The `plot_diagram()` and `plot_image()` methods can be used to generate plots of a diagram and the corresponding image:

```
>>> pers_imager.plot_diagram(pers_dgm, skew=True)
>>> pers_imager.plot_image(pers_dgm, skew=True)
```
A finer resolution image is made by decreasing the `pixel_size` attribute:
```
>>> pers_imager.pixel_size = 0.02
>>>

PersistenceImager object:
pixel size: 0.02 <----
resolution: (50, 50) <----
birth range: (0, 1)
persistence range: (0, 1)
weight: linear_ramp
kernel: bvncdf
weight parameters: {}
kernel parameters: {sigma: [[ 1. 0.]
[ 0. 1.]]}
```
Updating attributes of a PersistenceImager() object will automatically update other dependent image attributes:
```
>>> pers_imager.birth_range = (0, 2)
>>> print(pers_imager)

PersistenceImager object:
pixel size: 0.02
resolution: (100, 50) <---
birth range: (0, 2) <---
persistence range: (0, 1)
weight: linear_ramp
kernel: bvncdf
weight parameters: {}
kernel parameters: {sigma: [[1. 0.]
[0. 1.]]}
```
Other weighting functions can also be used and are implemented in in the `PersistenceImages.weighting_fxns` modules.

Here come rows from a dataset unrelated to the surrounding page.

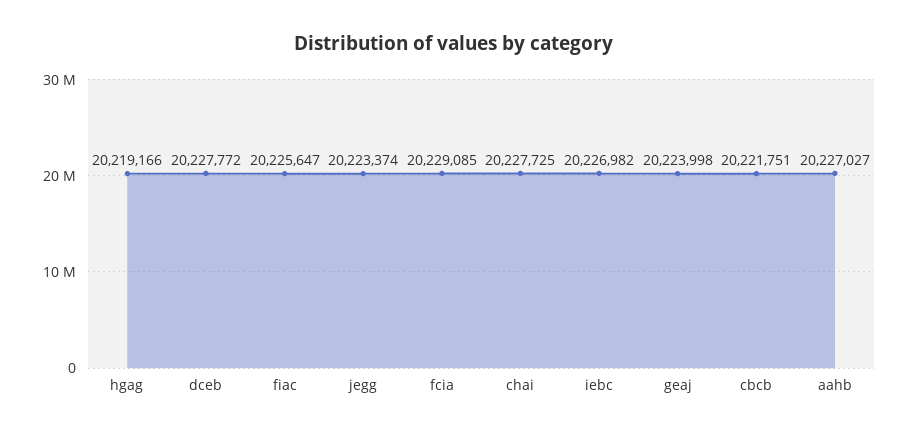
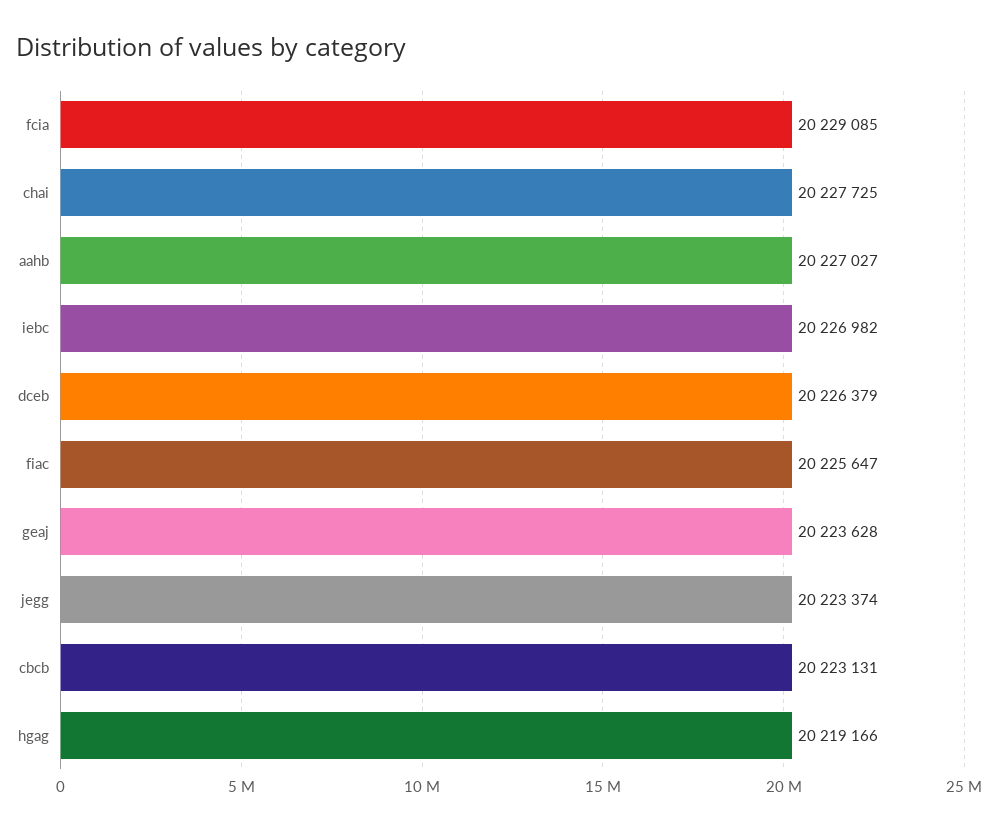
  {
    "hgag": 20219166,
-   "dceb": 20227772,
+   "dceb": 20226379,
    "fiac": 20225647,
    "jegg": 20223374,
    "fcia": 20229085,
    "chai": 20227725,
    "iebc": 20226982,
-   "geaj": 20223998,
+   "geaj": 20223628,
-   "cbcb": 20221751,
+   "cbcb": 20223131,
    "aahb": 20227027
  }

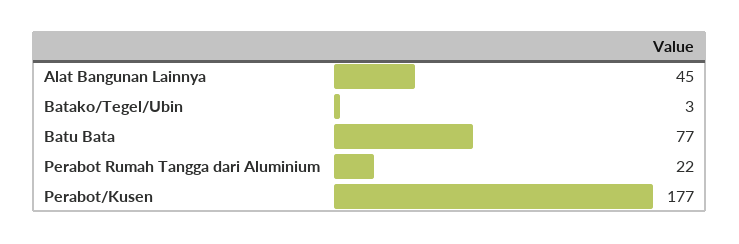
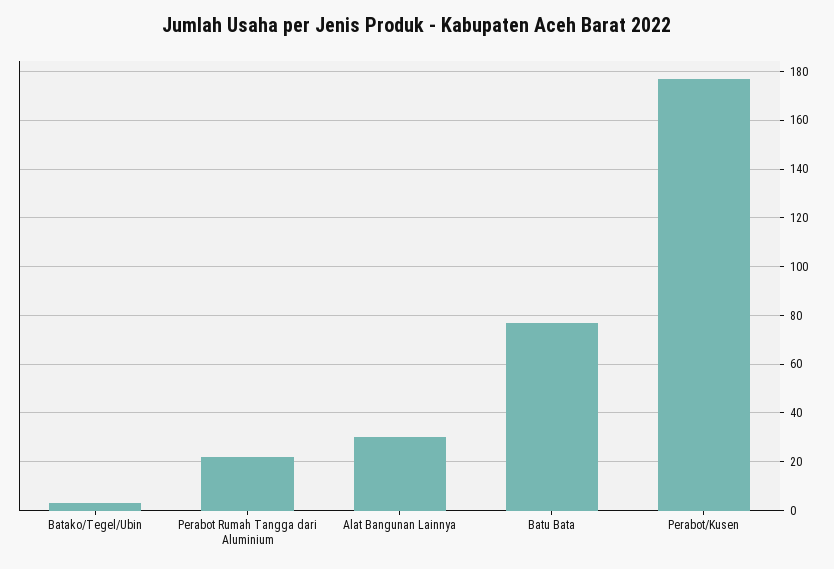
  {
-   "Alat Bangunan Lainnya": 45,
+   "Alat Bangunan Lainnya": 30,
    "Batako/Tegel/Ubin": 3,
    "Batu Bata": 77,
    "Perabot Rumah Tangga dari Aluminium": 22,
    "Perabot/Kusen": 177
  }

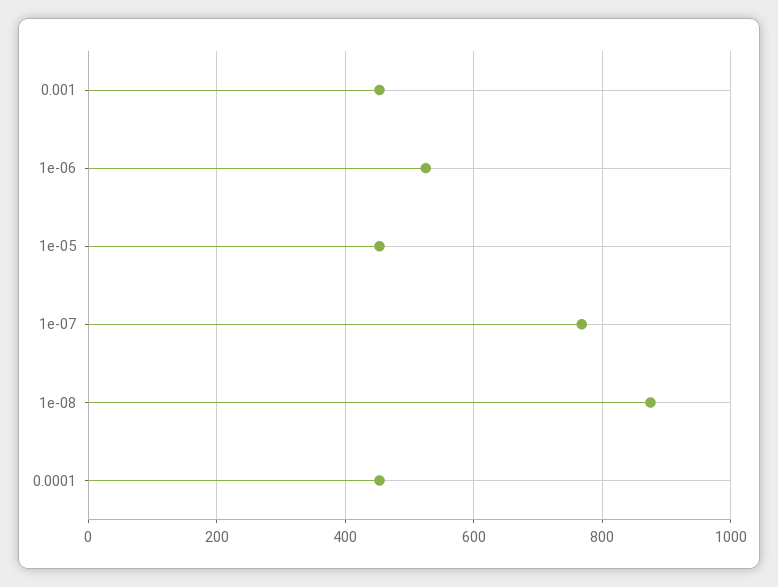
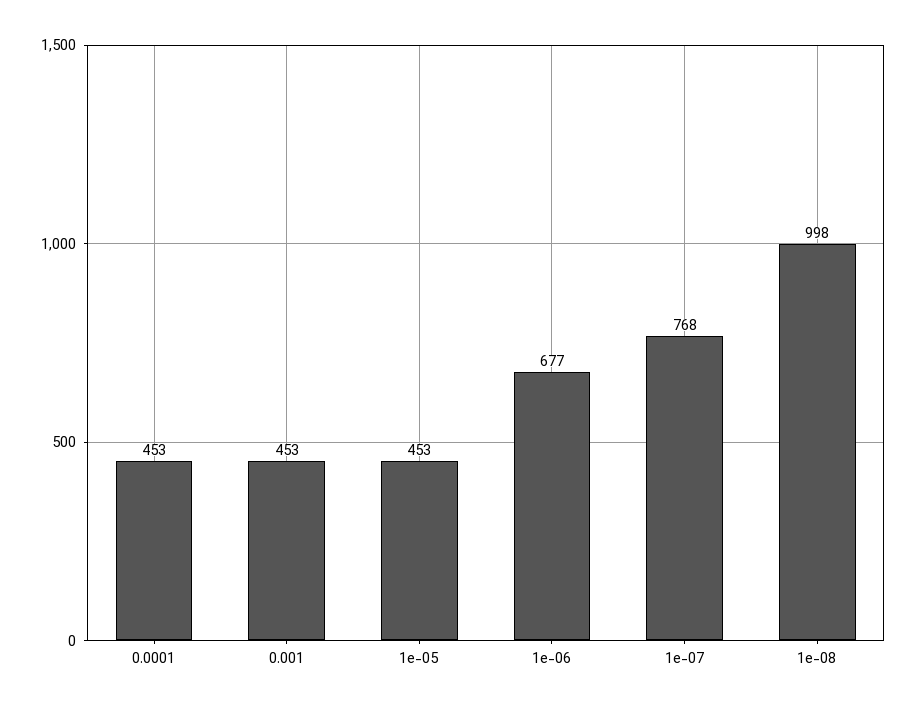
  {
    "0.001": 453,
-   "1e-06": 520,
+   "1e-06": 677,
    "1e-05": 453,
    "1e-07": 768,
-   "1e-08": 880,
+   "1e-08": 998,
    "0.0001": 453
  }

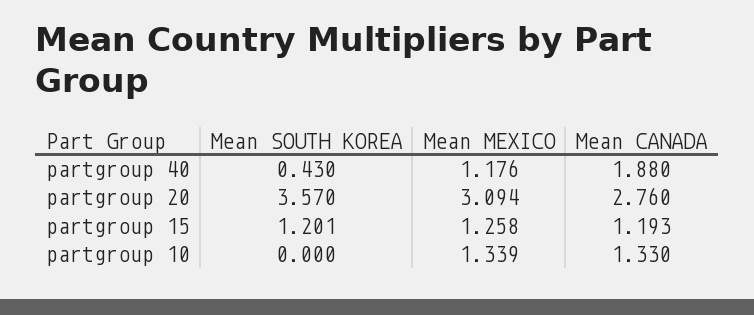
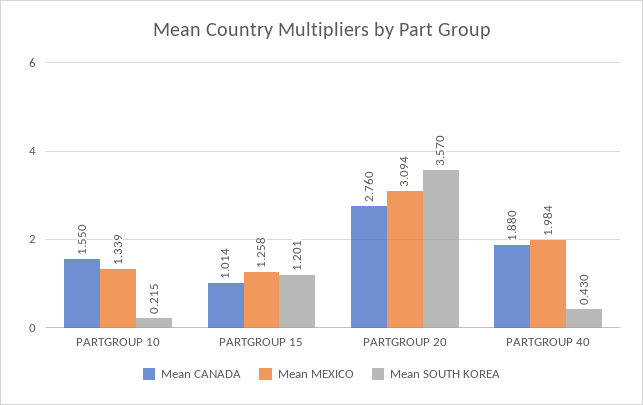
  {
    "Mean SOUTH KOREA": {
      "partgroup 40": 0.43,
      "partgroup 20": 3.57,
      "partgroup 15": 1.201,
-     "partgroup 10": 0
+     "partgroup 10": 0.215
    },
    "Mean MEXICO": {
-     "partgroup 40": 1.176,
+     "partgroup 40": 1.984,
      "partgroup 20": 3.094,
      "partgroup 15": 1.258,
      "partgroup 10": 1.339
    },
    "Mean CANADA": {
      "partgroup 40": 1.88,
      "partgroup 20": 2.76,
-     "partgroup 15": 1.193,
+     "partgroup 15": 1.014,
-     "partgroup 10": 1.33
+     "partgroup 10": 1.55
    }
  }

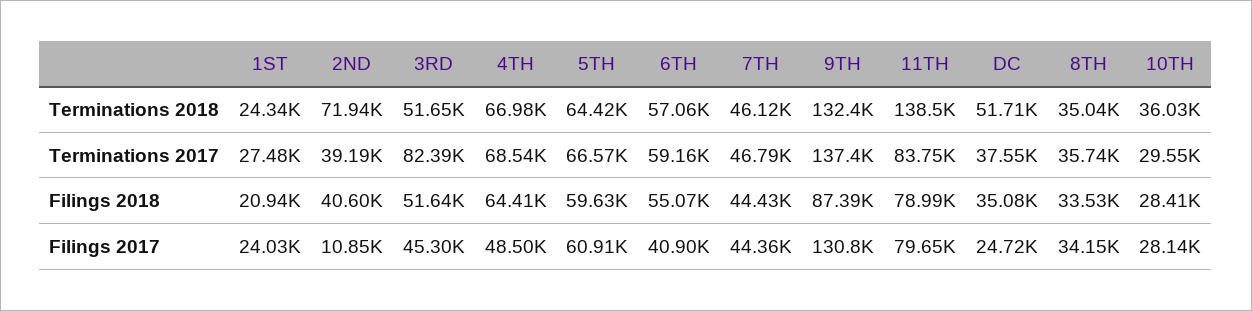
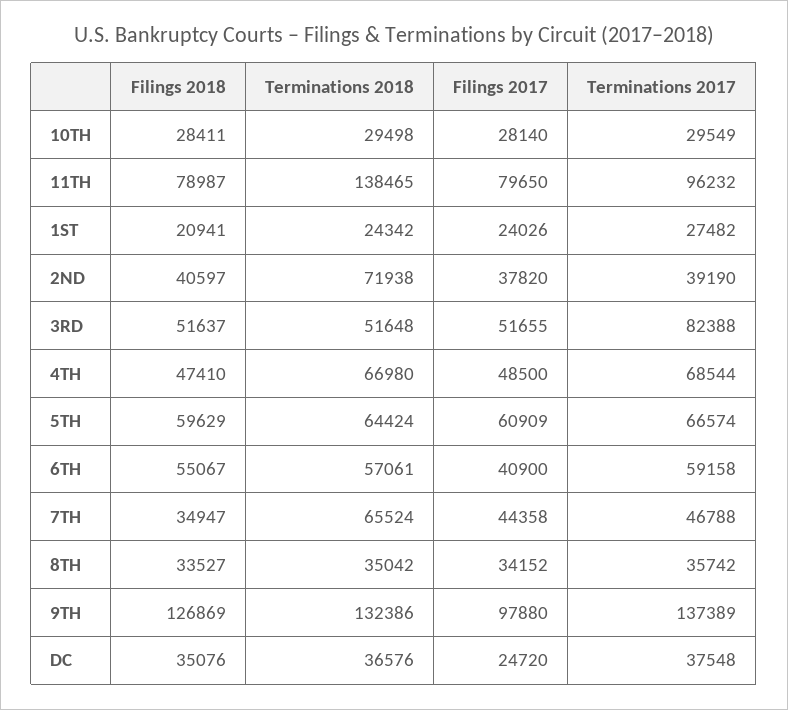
  {
    "1ST": {
      "Terminations 2018": 24342,
      "Terminations 2017": 27482,
      "Filings 2018": 20941,
      "Filings 2017": 24026
    },
    "2ND": {
      "Terminations 2018": 71938,
      "Terminations 2017": 39190,
      "Filings 2018": 40597,
-     "Filings 2017": 10850
+     "Filings 2017": 37820
    },
    "3RD": {
      "Terminations 2018": 51648,
      "Terminations 2017": 82388,
      "Filings 2018": 51637,
-     "Filings 2017": 45300
+     "Filings 2017": 51655
    },
    "4TH": {
      "Terminations 2018": 66980,
      "Terminations 2017": 68544,
-     "Filings 2018": 64410,
+     "Filings 2018": 47410,
      "Filings 2017": 48500
    },
    "5TH": {
      "Terminations 2018": 64424,
      "Terminations 2017": 66574,
      "Filings 2018": 59629,
      "Filings 2017": 60909
    },
    "6TH": {
      "Terminations 2018": 57061,
      "Terminations 2017": 59158,
      "Filings 2018": 55067,
      "Filings 2017": 40900
    },
    "7TH": {
-     "Terminations 2018": 46120,
+     "Terminations 2018": 65524,
      "Terminations 2017": 46788,
-     "Filings 2018": 44430,
+     "Filings 2018": 34947,
      "Filings 2017": 44358
    },
    "9TH": {
      "Terminations 2018": 132386,
      "Terminations 2017": 137389,
-     "Filings 2018": 87390,
+     "Filings 2018": 126869,
-     "Filings 2017": 130800
+     "Filings 2017": 97880
    },
    "11TH": {
      "Terminations 2018": 138465,
-     "Terminations 2017": 83750,
+     "Terminations 2017": 96232,
      "Filings 2018": 78987,
      "Filings 2017": 79650
    },
    "DC": {
-     "Terminations 2018": 51710,
+     "Terminations 2018": 36576,
      "Terminations 2017": 37548,
      "Filings 2018": 35076,
      "Filings 2017": 24720
    },
    "8TH": {
      "Terminations 2018": 35042,
      "Terminations 2017": 35742,
      "Filings 2018": 33527,
      "Filings 2017": 34152
    },
    "10TH": {
-     "Terminations 2018": 36030,
+     "Terminations 2018": 29498,
      "Terminations 2017": 29549,
      "Filings 2018": 28411,
      "Filings 2017": 28140
    }
  }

Here we weight pairs by their persistence squared:
```
>>> pers_imager.weight = pimg.weighting_fxns.persistence
>>> pers_imager.weight_params = {'n': 2}
```
The PersistenceImager() class implements `.fit()` and `.fit_transform()` methods that take an iterable collection of persistence diagrams as input. Currently these methods simply set the birth and persistence ranges according to the minimum and maximum birth and persistence values of all pairs across the collection of diagrams.
```
>>> pers_imager.fit([np.array([[0.5, 0.8], [0.7, 1.2], [2.5, 4.0]]), np.array([[1.2, 2.1], [0.7, 0.9], [1.1, 4.3]])])
>>> print(pers_imager)

PersistenceImager object:
pixel size: 0.02
resolution: (100, 150) <---
birth range: (0.5, 2.5) <---
persistence range: (0.2, 3.2) <---
weight: persistence
kernel: bvncdf
weight parameters: {n: 2}
kernel parameters: {sigma: [[1. 0.]
[0. 1.]]}
```
To adjust the bandwidth of the Gaussian kernels centered on each persistence pair we change the variances of the 'sigma' parameter of the `bvncdf` (bi-variate normal) kernel.
```
>>> pers_imager.kernel_params = {'sigma': np.array([[.01, 0],[0, .01]])}
```

## License
This project is licensed under the MIT License - see the [LICENSE.md](LICENSE.md) file for details.